** Begin Passage given **

Bolshoi Performers Suspended For Striking Over Internal Dispute

Steven Erlanger New York Times

In an escalating drama at Russia’s Bolshoi Theater, the director Saturday suspended 15 performers of the Bolshoi Ballet company who refused to perform Friday night in a strike that infuriated the public.

The dancers struck over the resignation on Thursday of the ballet company’s longtime artistic director, Yuri Grigorovich, 68, forcing the cancellation of Friday evening’s performance of “Romeo and Juliet,” which Grigorovich had choreographed to the music of Tchaikovsky.

Grigorovich, a famously autocratic artistic director and choreographer for three decades, lost out to Vladimir Kokonin, the director of the Bolshoi, in a titanic battle of cultures that had gone all the way to the Kremlin.

Kokonin favors an end to lifetime employment and the introduction of a contract system for artists, as well as the naming of a new board of directors for the theater. Grigorovich, who said he could not work with Kokonin, quit on Thursday.

It was the first time in memory that a ballet was canceled by a dancers’ strike. In September, dancers delayed a performance for 20 minutes to protest the internal feuding.

Friday night, the curtain opened 10 minutes late to reveal a collection of teachers, stage workers and dancers, some in costume and some in street clothes, standing about awkwardly on the stage.

Sergei Gromov, a well-known dancer, in costume for the performance, read a statement of protest against the 10 months of confusion at the theater and the confirmations of Kokonin as general director and Vladimir Vasiliyev, a former dancer, as artistic director.

“We have a bitter response,” Gromov said, telling the audience to hold their tickets for a later date.

Gromov was among those suspended Saturday, along with several well-known dancers, Natalya Arkhipova, Natalya Bessmertnova, Yuri Vetrov and conductor Algis Zhyuraitis. Television news said they had been dismissed, but the Bolshoi used a Russian word that implied something less than outright dismissal.

** End Passage given **

_Directives_.
1 – According to the article on the Bolshoi strike, how many performers did the director suspend on Saturday?
2 – In the listing, quote everything from the line containing "red square: rotated 6" down to the line containing "gray hexagon: rotated", including both of those lines.

** Begin Exercise material **

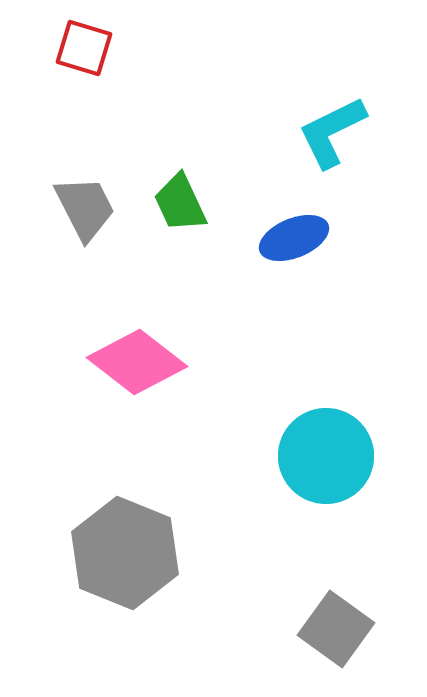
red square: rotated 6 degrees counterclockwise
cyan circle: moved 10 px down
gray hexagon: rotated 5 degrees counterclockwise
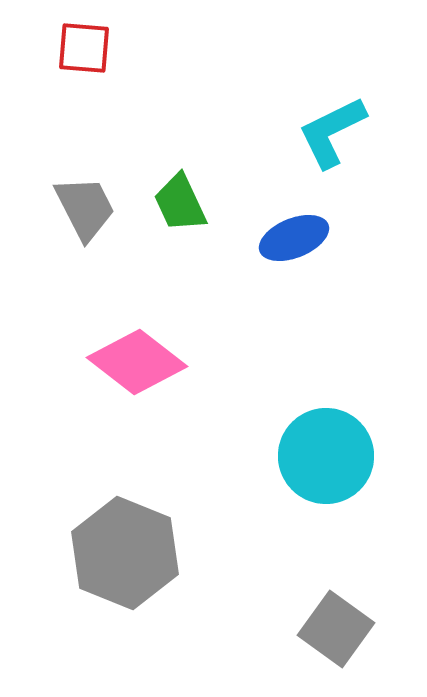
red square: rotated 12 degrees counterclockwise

** End Exercise material **
** Begin Exercise material **

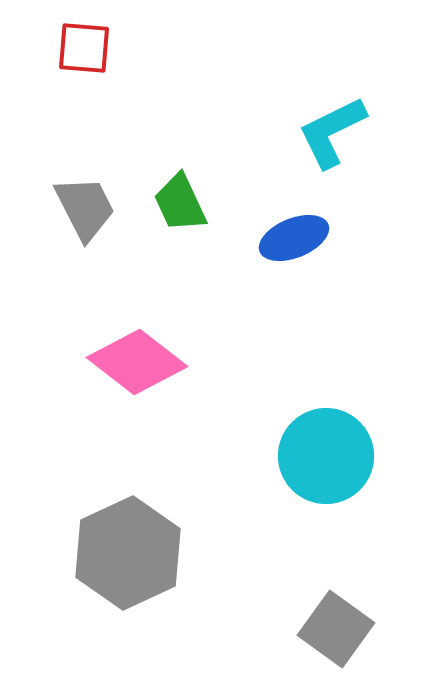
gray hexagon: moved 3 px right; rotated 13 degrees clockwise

** End Exercise material **

_Written responses_.
1 – 15 performers of the Bolshoi Ballet company.

2 –
red square: rotated 6 degrees counterclockwise
cyan circle: moved 10 px down
gray hexagon: rotated 5 degrees counterclockwise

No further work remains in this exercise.